[Dataset entries]
-*-

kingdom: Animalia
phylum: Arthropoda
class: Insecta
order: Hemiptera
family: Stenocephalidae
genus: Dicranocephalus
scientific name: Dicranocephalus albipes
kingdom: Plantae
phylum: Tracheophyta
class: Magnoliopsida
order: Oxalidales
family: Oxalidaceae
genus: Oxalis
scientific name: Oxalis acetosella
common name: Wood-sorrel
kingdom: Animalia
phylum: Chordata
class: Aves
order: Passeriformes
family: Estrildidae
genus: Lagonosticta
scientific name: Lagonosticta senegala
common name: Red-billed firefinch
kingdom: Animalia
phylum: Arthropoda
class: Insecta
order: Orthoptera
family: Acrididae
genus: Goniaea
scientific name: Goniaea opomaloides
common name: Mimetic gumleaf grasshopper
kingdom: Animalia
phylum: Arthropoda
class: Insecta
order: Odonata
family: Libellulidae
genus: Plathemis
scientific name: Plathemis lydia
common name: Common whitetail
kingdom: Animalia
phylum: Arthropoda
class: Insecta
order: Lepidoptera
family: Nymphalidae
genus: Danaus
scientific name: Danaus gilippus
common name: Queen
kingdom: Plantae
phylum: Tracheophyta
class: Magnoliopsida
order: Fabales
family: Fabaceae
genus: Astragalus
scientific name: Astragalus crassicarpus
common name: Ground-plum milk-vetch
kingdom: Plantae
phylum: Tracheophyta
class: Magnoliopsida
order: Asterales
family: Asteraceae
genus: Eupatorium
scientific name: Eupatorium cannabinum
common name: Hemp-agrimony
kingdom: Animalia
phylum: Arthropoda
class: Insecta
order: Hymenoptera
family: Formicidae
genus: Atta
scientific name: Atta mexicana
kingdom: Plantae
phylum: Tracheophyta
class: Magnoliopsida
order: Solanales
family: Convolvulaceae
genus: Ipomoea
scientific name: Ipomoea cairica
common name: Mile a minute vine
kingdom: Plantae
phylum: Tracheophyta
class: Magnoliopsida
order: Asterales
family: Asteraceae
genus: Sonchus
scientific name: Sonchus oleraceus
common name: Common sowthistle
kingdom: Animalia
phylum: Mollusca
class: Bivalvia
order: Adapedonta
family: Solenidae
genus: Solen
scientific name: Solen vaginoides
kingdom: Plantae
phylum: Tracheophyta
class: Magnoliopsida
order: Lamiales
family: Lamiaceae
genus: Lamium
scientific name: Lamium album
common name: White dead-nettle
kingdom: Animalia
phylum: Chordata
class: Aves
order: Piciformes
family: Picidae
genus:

-*-

— EXERCISE —
Format every line of the material above as a Markdown table with the columns "Row" and "Line", numbering the rows in order and omitting blank lines.

— EXERCISE RESULT —
| Row | Line |
|---|---|
| 1 | kingdom: Animalia |
| 2 | phylum: Arthropoda |
| 3 | class: Insecta |
| 4 | order: Hemiptera |
| 5 | family: Stenocephalidae |
| 6 | genus: Dicranocephalus |
| 7 | scientific name: Dicranocephalus albipes |
| 8 | kingdom: Plantae |
| 9 | phylum: Tracheophyta |
| 10 | class: Magnoliopsida |
| 11 | order: Oxalidales |
| 12 | family: Oxalidaceae |
| 13 | genus: Oxalis |
| 14 | scientific name: Oxalis acetosella |
| 15 | common name: Wood-sorrel |
| 16 | kingdom: Animalia |
| 17 | phylum: Chordata |
| 18 | class: Aves |
| 19 | order: Passeriformes |
| 20 | family: Estrildidae |
| 21 | genus: Lagonosticta |
| 22 | scientific name: Lagonosticta senegala |
| 23 | common name: Red-billed firefinch |
| 24 | kingdom: Animalia |
| 25 | phylum: Arthropoda |
| 26 | class: Insecta |
| 27 | order: Orthoptera |
| 28 | family: Acrididae |
| 29 | genus: Goniaea |
| 30 | scientific name: Goniaea opomaloides |
| 31 | common name: Mimetic gumleaf grasshopper |
| 32 | kingdom: Animalia |
| 33 | phylum: Arthropoda |
| 34 | class: Insecta |
| 35 | order: Odonata |
| 36 | family: Libellulidae |
| 37 | genus: Plathemis |
| 38 | scientific name: Plathemis lydia |
| 39 | common name: Common whitetail |
| 40 | kingdom: Animalia |
| 41 | phylum: Arthropoda |
| 42 | class: Insecta |
| 43 | order: Lepidoptera |
| 44 | family: Nymphalidae |
| 45 | genus: Danaus |
| 46 | scientific name: Danaus gilippus |
| 47 | common name: Queen |
| 48 | kingdom: Plantae |
| 49 | phylum: Tracheophyta |
| 50 | class: Magnoliopsida |
| 51 | order: Fabales |
| 52 | family: Fabaceae |
| 53 | genus: Astragalus |
| 54 | scientific name: Astragalus crassicarpus |
| 55 | common name: Ground-plum milk-vetch |
| 56 | kingdom: Plantae |
| 57 | phylum: Tracheophyta |
| 58 | class: Magnoliopsida |
| 59 | order: Asterales |
| 60 | family: Asteraceae |
| 61 | genus: Eupatorium |
| 62 | scientific name: Eupatorium cannabinum |
| 63 | common name: Hemp-agrimony |
| 64 | kingdom: Animalia |
| 65 | phylum: Arthropoda |
| 66 | class: Insecta |
| 67 | order: Hymenoptera |
| 68 | family: Formicidae |
| 69 | genus: Atta |
| 70 | scientific name: Atta mexicana |
| 71 | kingdom: Plantae |
| 72 | phylum: Tracheophyta |
| 73 | class: Magnoliopsida |
| 74 | order: Solanales |
| 75 | family: Convolvulaceae |
| 76 | genus: Ipomoea |
| 77 | scientific name: Ipomoea cairica |
| 78 | common name: Mile a minute vine |
| 79 | kingdom: Plantae |
| 80 | phylum: Tracheophyta |
| 81 | class: Magnoliopsida |
| 82 | order: Asterales |
| 83 | family: Asteraceae |
| 84 | genus: Sonchus |
| 85 | scientific name: Sonchus oleraceus |
| 86 | common name: Common sowthistle |
| 87 | kingdom: Animalia |
| 88 | phylum: Mollusca |
| 89 | class: Bivalvia |
| 90 | order: Adapedonta |
| 91 | family: Solenidae |
| 92 | genus: Solen |
| 93 | scientific name: Solen vaginoides |
| 94 | kingdom: Plantae |
| 95 | phylum: Tracheophyta |
| 96 | class: Magnoliopsida |
| 97 | order: Lamiales |
| 98 | family: Lamiaceae |
| 99 | genus: Lamium |
| 100 | scientific name: Lamium album |
| 101 | common name: White dead-nettle |
| 102 | kingdom: Animalia |
| 103 | phylum: Chordata |
| 104 | class: Aves |
| 105 | order: Piciformes |
| 106 | family: Picidae |
| 107 | genus: |